DIRECTIONS FOR THIS TASK:
A single stretch of the material below is to be transcribed exactly, starting at the line with "M1345 1075 1465" and ending after the line with "<!-- border -->".

TASK DATA:
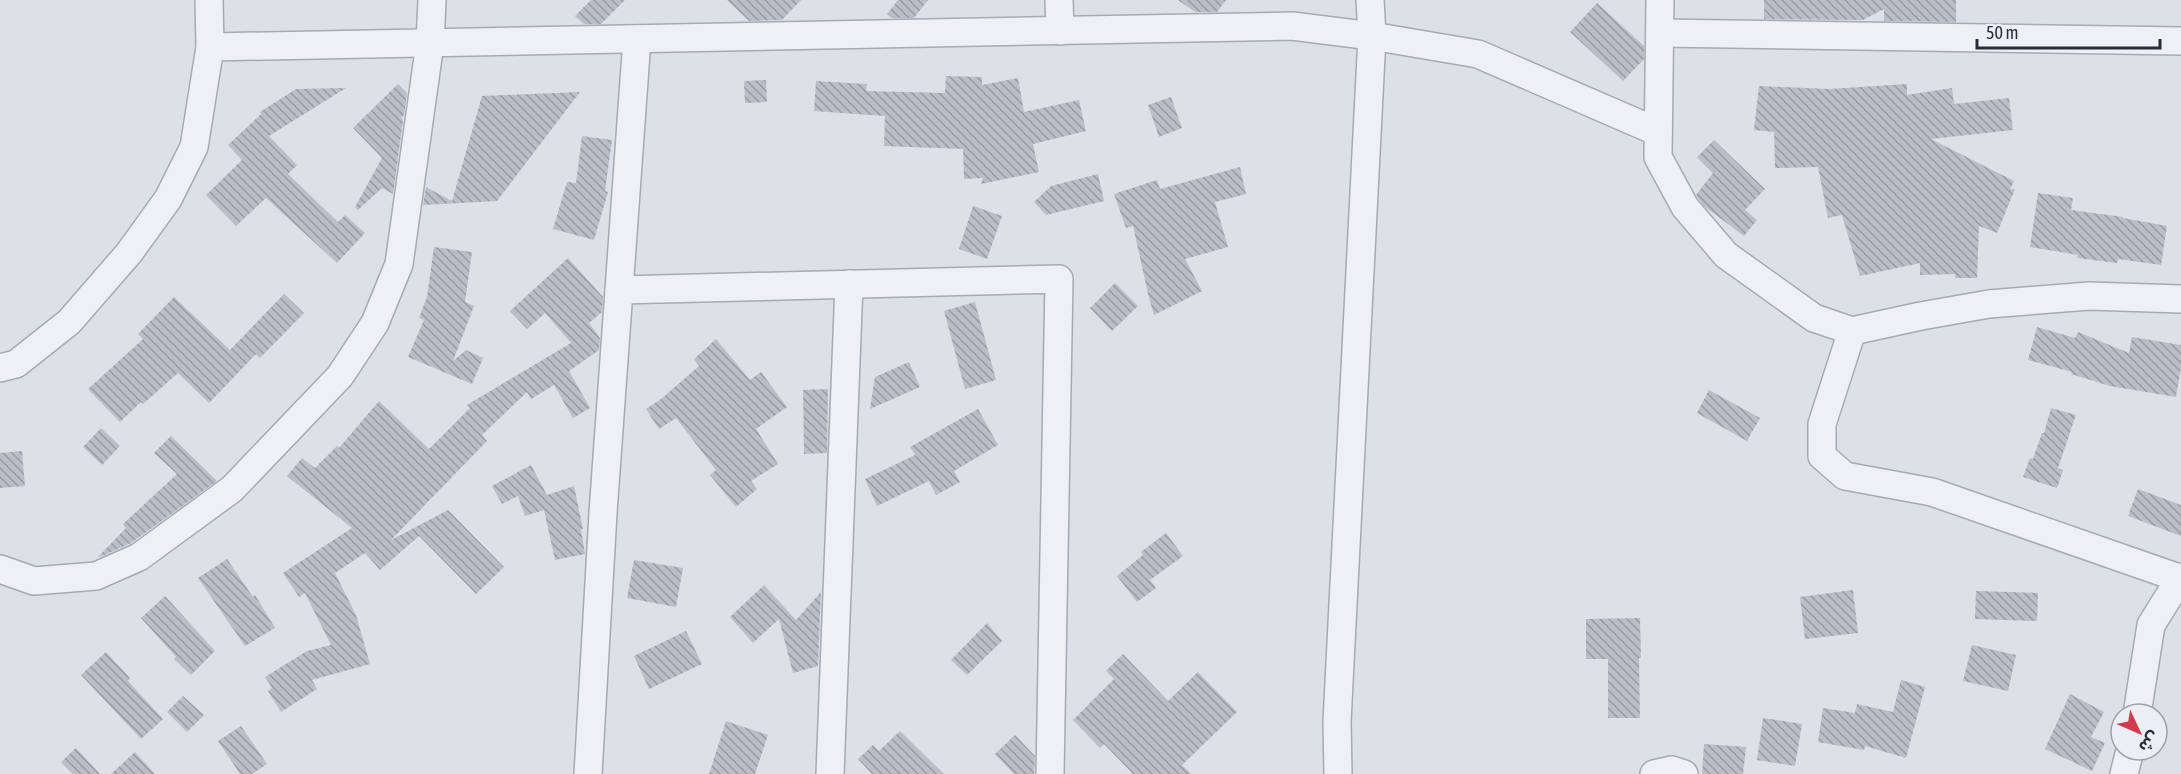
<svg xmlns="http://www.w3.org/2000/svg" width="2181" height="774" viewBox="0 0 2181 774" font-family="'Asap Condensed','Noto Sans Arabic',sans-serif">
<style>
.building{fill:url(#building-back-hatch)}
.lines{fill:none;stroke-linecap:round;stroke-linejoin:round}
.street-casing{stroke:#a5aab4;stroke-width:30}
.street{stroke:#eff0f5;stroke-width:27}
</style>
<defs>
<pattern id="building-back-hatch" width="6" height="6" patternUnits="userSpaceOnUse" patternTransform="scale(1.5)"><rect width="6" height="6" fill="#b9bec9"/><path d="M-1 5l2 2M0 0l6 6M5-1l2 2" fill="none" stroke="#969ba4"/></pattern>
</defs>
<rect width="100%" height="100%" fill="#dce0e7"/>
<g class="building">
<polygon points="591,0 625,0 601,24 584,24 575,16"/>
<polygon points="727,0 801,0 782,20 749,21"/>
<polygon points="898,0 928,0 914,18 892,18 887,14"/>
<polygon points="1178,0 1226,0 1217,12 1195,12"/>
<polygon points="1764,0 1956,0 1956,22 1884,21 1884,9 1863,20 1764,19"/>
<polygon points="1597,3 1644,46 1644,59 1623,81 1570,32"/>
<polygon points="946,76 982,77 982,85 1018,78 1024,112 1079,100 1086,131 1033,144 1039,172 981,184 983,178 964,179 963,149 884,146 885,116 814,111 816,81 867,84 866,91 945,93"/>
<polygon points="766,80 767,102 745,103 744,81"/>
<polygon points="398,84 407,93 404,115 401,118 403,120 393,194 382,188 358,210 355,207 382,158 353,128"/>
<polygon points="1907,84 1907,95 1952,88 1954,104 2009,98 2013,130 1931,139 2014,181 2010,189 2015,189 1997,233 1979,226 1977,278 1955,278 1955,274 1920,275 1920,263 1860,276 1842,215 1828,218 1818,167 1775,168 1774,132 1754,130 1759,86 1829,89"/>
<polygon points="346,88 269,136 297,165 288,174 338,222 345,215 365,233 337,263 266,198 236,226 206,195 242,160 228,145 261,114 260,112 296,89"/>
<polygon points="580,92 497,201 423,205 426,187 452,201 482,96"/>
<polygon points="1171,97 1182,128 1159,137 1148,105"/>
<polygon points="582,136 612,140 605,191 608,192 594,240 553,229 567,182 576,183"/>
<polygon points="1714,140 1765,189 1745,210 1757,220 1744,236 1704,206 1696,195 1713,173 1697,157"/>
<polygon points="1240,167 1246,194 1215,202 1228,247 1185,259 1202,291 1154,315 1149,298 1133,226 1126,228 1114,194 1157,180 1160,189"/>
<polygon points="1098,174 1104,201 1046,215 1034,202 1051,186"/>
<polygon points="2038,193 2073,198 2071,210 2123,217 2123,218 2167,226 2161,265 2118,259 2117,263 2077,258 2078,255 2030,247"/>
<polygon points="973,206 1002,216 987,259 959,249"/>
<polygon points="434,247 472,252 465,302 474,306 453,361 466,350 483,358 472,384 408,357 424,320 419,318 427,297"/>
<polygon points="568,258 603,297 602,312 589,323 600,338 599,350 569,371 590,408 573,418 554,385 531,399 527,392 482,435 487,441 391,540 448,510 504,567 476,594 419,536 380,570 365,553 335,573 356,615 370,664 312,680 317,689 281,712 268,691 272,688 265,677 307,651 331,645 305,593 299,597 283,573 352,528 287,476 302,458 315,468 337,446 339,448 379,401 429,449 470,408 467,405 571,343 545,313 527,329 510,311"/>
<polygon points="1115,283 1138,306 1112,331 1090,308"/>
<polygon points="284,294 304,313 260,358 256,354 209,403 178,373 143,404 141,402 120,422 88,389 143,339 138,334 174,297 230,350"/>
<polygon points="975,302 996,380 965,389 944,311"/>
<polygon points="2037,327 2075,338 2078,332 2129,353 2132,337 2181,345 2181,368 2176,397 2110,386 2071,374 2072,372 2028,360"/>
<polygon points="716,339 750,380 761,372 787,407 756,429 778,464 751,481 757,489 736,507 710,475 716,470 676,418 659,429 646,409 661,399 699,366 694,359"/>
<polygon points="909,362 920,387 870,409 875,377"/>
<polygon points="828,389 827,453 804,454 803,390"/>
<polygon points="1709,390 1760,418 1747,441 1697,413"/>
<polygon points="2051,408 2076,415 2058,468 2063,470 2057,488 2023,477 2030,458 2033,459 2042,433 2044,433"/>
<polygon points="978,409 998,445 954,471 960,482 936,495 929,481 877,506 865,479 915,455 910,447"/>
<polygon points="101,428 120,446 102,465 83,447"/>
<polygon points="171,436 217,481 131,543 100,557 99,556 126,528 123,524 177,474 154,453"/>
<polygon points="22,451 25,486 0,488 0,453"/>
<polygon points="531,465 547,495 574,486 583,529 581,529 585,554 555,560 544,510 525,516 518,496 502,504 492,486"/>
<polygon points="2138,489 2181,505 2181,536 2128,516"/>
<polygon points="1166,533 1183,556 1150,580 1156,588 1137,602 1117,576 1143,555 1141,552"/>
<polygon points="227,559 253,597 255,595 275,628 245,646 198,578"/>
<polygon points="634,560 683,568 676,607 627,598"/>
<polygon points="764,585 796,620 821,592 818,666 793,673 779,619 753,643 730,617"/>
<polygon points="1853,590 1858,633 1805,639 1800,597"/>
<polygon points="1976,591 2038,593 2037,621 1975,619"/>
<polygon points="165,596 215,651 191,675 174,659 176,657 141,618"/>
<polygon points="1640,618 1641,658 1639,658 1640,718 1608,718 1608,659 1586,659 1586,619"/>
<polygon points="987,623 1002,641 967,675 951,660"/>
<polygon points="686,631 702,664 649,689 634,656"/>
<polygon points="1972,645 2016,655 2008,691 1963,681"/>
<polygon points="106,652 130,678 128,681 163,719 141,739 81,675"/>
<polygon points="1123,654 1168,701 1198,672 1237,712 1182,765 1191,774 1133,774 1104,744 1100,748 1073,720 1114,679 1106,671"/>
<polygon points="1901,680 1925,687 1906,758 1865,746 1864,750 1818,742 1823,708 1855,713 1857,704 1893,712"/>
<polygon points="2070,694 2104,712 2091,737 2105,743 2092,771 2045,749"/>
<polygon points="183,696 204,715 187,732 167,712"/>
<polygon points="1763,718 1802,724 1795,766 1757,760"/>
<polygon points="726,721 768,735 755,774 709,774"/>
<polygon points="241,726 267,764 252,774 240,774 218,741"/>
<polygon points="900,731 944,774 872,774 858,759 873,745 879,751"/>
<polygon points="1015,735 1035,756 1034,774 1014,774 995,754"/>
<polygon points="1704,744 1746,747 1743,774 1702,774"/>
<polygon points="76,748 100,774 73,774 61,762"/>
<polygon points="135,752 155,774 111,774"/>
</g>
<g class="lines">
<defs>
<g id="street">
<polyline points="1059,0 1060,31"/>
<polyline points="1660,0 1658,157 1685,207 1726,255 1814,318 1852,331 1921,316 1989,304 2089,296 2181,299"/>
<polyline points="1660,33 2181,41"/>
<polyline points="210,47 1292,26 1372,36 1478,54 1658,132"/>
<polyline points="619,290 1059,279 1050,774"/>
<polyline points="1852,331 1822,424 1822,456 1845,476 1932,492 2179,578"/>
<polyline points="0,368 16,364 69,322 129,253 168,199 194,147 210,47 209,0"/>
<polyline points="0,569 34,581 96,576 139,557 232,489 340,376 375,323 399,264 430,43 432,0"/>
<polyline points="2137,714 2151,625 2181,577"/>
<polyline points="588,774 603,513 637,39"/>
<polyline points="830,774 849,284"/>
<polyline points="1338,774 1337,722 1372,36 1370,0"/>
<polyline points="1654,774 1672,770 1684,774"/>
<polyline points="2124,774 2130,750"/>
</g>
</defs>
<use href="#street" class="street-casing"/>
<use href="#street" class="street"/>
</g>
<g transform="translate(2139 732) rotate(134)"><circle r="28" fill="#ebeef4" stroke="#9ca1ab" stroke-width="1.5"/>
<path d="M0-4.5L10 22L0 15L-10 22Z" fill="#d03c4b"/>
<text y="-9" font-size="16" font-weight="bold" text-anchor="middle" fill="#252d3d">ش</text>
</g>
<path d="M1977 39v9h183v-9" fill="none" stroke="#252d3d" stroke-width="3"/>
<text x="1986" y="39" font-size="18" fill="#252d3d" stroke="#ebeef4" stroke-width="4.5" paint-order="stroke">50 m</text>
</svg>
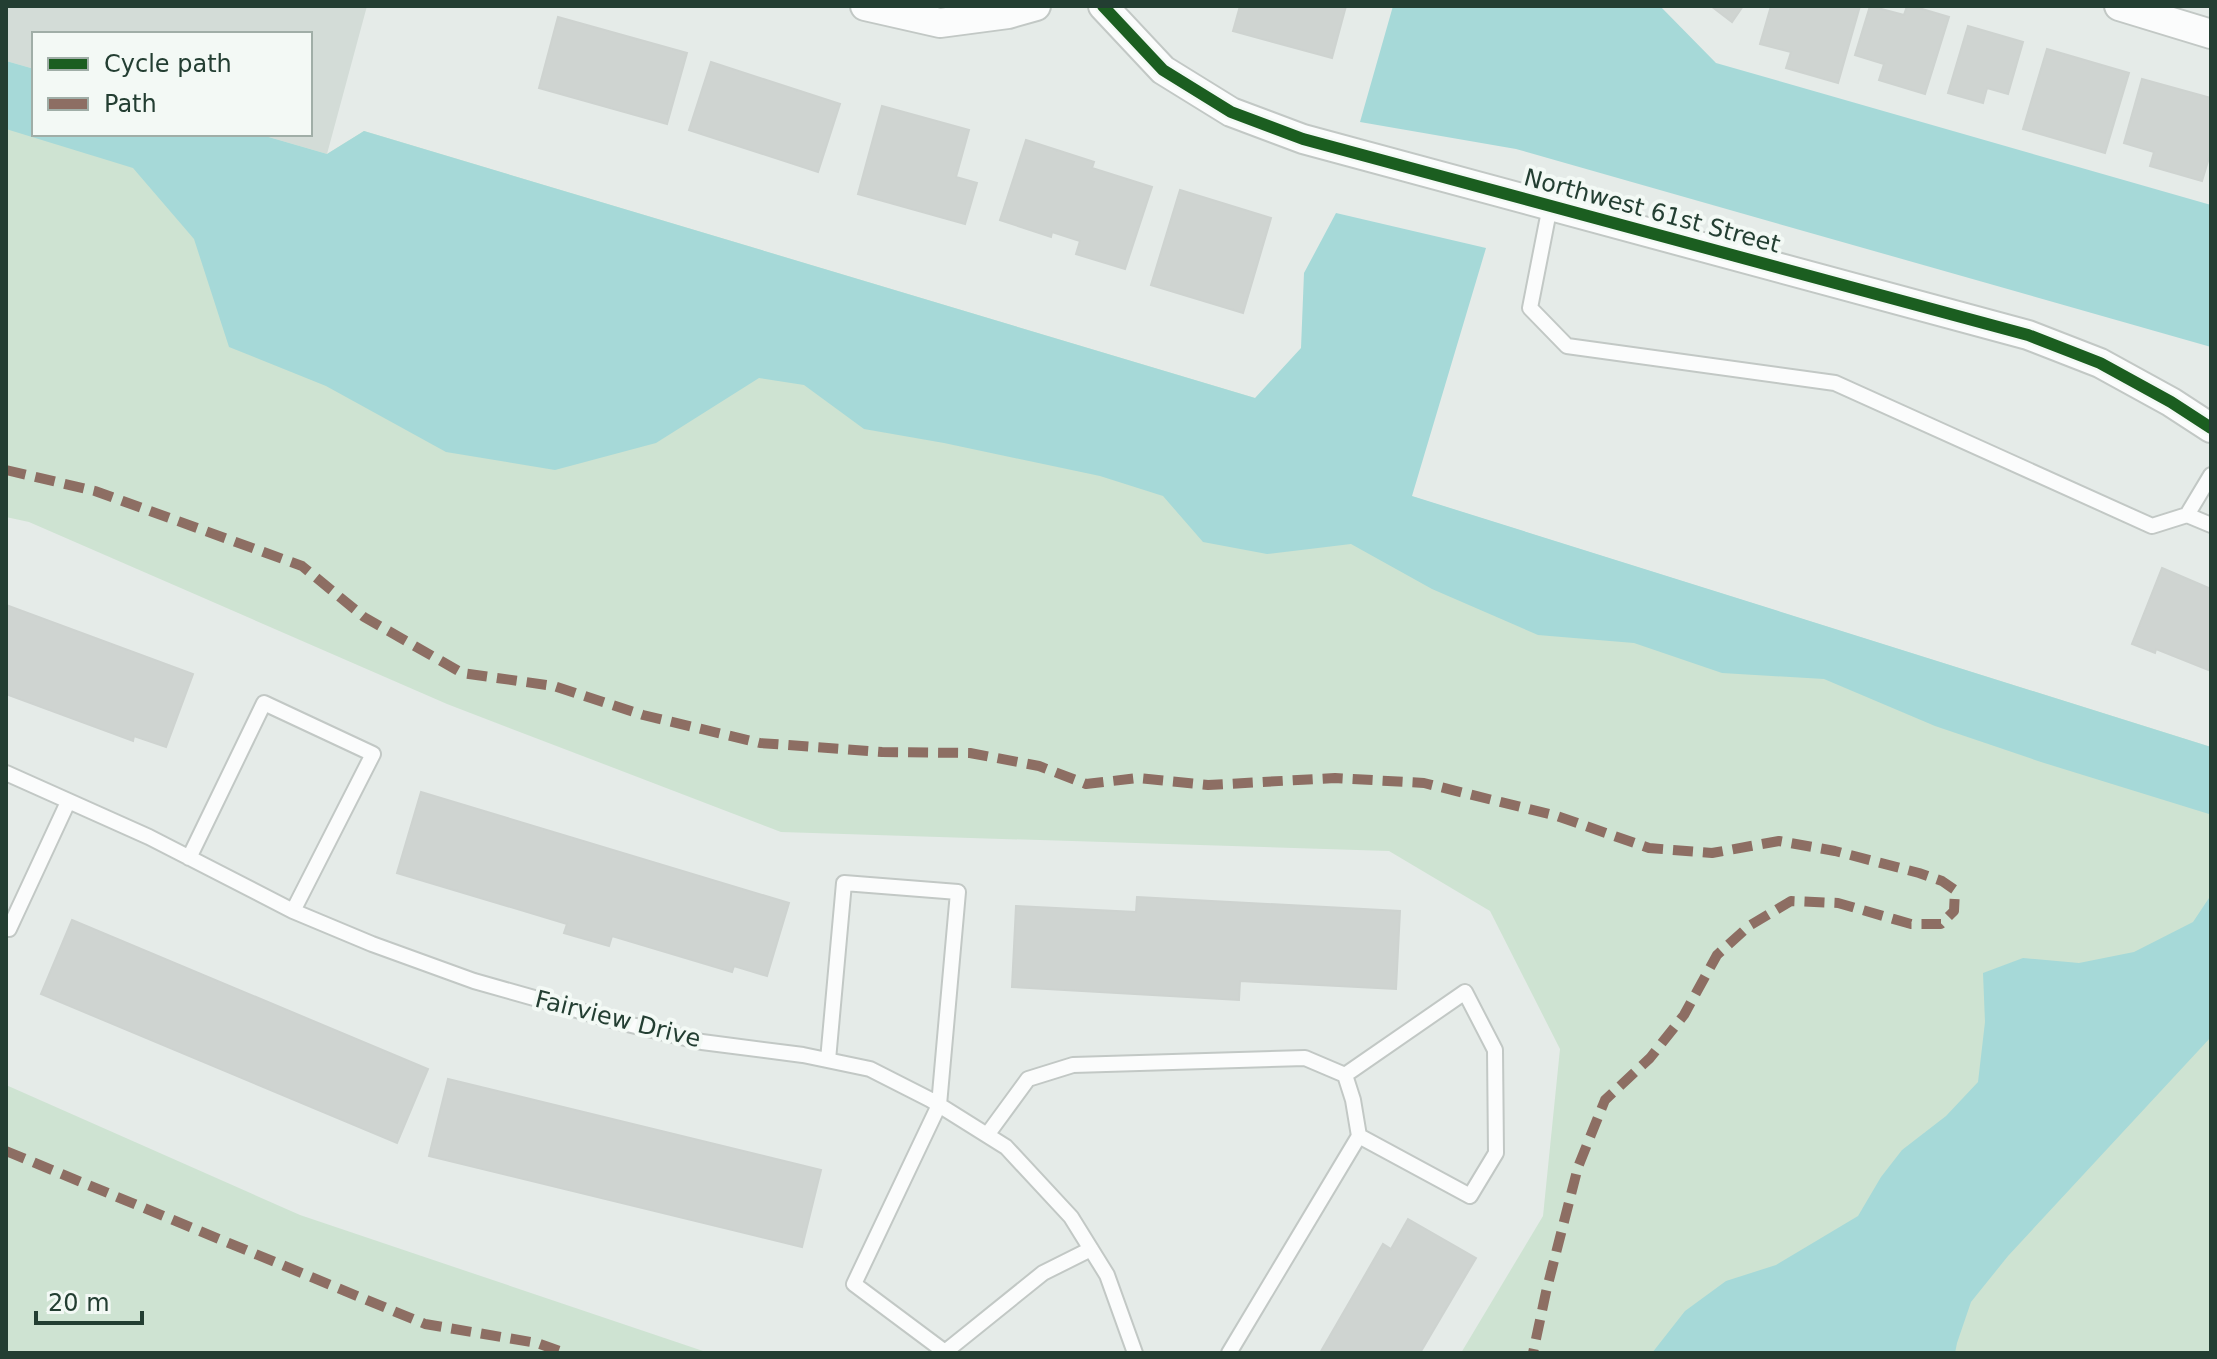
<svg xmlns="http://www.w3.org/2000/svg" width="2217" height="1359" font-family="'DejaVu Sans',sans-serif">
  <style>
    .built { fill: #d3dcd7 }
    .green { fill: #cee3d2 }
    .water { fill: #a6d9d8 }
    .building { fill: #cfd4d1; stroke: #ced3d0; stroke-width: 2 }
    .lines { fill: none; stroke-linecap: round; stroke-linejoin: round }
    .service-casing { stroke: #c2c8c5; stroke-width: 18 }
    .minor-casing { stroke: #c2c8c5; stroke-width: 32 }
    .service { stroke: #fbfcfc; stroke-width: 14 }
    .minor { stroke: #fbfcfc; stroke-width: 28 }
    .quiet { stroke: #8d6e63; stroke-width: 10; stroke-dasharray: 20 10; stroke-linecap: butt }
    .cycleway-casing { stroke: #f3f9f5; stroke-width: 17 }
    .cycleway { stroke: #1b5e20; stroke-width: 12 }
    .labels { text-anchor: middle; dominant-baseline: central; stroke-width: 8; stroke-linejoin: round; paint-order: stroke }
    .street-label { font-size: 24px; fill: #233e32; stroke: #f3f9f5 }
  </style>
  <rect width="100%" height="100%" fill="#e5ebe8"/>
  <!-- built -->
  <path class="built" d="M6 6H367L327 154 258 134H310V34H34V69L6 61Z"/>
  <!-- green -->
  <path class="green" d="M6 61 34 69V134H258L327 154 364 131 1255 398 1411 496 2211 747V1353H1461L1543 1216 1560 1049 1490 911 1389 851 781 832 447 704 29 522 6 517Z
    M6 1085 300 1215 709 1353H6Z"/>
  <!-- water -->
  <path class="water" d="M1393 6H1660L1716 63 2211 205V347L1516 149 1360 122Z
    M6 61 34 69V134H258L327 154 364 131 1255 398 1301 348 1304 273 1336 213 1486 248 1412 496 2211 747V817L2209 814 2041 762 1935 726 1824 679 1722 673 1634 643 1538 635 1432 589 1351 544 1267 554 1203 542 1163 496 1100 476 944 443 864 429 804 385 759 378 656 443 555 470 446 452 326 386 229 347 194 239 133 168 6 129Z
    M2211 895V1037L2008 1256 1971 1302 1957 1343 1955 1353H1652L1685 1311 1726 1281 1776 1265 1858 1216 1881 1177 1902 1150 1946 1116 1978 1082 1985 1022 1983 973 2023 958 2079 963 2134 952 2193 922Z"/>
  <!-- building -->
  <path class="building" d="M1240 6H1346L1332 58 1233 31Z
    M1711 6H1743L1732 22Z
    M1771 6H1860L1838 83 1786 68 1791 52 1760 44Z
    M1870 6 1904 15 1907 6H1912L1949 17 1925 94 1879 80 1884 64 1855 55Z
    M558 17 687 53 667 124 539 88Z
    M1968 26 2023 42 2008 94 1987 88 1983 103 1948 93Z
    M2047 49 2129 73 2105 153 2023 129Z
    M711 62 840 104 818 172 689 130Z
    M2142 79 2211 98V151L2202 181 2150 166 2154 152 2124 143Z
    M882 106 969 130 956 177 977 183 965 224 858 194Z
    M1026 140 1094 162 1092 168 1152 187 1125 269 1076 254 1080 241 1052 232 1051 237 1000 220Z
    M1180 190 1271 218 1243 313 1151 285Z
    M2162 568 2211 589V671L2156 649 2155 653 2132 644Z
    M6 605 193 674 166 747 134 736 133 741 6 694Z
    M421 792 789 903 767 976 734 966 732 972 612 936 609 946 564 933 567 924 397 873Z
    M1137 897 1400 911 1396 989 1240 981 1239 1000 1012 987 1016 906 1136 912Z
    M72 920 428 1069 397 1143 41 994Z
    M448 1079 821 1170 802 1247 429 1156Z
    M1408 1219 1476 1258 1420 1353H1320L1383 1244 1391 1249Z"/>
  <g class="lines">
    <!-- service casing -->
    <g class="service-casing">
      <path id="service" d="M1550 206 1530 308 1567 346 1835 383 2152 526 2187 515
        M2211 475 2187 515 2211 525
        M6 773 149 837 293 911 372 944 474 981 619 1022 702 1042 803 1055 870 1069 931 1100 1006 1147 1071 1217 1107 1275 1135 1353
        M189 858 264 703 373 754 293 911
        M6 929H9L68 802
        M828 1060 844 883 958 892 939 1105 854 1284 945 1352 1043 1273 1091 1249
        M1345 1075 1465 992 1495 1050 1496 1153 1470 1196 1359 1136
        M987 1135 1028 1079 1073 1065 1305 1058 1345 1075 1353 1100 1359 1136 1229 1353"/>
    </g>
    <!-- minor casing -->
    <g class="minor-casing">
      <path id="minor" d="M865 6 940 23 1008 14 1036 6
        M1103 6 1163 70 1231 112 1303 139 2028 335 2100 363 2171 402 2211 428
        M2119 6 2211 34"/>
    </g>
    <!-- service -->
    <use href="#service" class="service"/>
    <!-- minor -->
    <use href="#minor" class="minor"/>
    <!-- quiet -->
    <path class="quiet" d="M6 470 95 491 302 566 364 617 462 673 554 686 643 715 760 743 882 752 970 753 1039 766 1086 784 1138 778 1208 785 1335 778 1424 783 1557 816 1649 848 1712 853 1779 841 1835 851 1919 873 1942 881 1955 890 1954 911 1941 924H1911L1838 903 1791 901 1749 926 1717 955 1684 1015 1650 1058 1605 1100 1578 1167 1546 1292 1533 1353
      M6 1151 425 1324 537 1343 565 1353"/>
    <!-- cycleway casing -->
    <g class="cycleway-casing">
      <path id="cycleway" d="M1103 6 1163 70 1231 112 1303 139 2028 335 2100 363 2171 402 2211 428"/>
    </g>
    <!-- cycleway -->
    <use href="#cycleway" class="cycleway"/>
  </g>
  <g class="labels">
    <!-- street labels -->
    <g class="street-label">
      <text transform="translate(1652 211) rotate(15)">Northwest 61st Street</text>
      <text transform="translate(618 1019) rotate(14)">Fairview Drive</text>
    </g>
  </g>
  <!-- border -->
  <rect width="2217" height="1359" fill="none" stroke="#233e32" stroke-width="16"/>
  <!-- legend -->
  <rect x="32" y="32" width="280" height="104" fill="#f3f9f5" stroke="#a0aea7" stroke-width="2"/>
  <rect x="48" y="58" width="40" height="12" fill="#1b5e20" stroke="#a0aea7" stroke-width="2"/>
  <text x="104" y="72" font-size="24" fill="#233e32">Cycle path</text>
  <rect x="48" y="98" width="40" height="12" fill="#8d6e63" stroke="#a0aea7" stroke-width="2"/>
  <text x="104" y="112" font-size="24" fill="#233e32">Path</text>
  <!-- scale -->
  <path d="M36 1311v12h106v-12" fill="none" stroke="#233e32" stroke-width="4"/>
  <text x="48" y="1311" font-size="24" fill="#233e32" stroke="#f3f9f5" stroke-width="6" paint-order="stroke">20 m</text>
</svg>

PROBLEM SOLUTION:
        M1345 1075 1465 992 1495 1050 1496 1153 1470 1196 1359 1136
        M987 1135 1028 1079 1073 1065 1305 1058 1345 1075 1353 1100 1359 1136 1229 1353"/>
    </g>
    <!-- minor casing -->
    <g class="minor-casing">
      <path id="minor" d="M865 6 940 23 1008 14 1036 6
        M1103 6 1163 70 1231 112 1303 139 2028 335 2100 363 2171 402 2211 428
        M2119 6 2211 34"/>
    </g>
    <!-- service -->
    <use href="#service" class="service"/>
    <!-- minor -->
    <use href="#minor" class="minor"/>
    <!-- quiet -->
    <path class="quiet" d="M6 470 95 491 302 566 364 617 462 673 554 686 643 715 760 743 882 752 970 753 1039 766 1086 784 1138 778 1208 785 1335 778 1424 783 1557 816 1649 848 1712 853 1779 841 1835 851 1919 873 1942 881 1955 890 1954 911 1941 924H1911L1838 903 1791 901 1749 926 1717 955 1684 1015 1650 1058 1605 1100 1578 1167 1546 1292 1533 1353
      M6 1151 425 1324 537 1343 565 1353"/>
    <!-- cycleway casing -->
    <g class="cycleway-casing">
      <path id="cycleway" d="M1103 6 1163 70 1231 112 1303 139 2028 335 2100 363 2171 402 2211 428"/>
    </g>
    <!-- cycleway -->
    <use href="#cycleway" class="cycleway"/>
  </g>
  <g class="labels">
    <!-- street labels -->
    <g class="street-label">
      <text transform="translate(1652 211) rotate(15)">Northwest 61st Street</text>
      <text transform="translate(618 1019) rotate(14)">Fairview Drive</text>
    </g>
  </g>
  <!-- border -->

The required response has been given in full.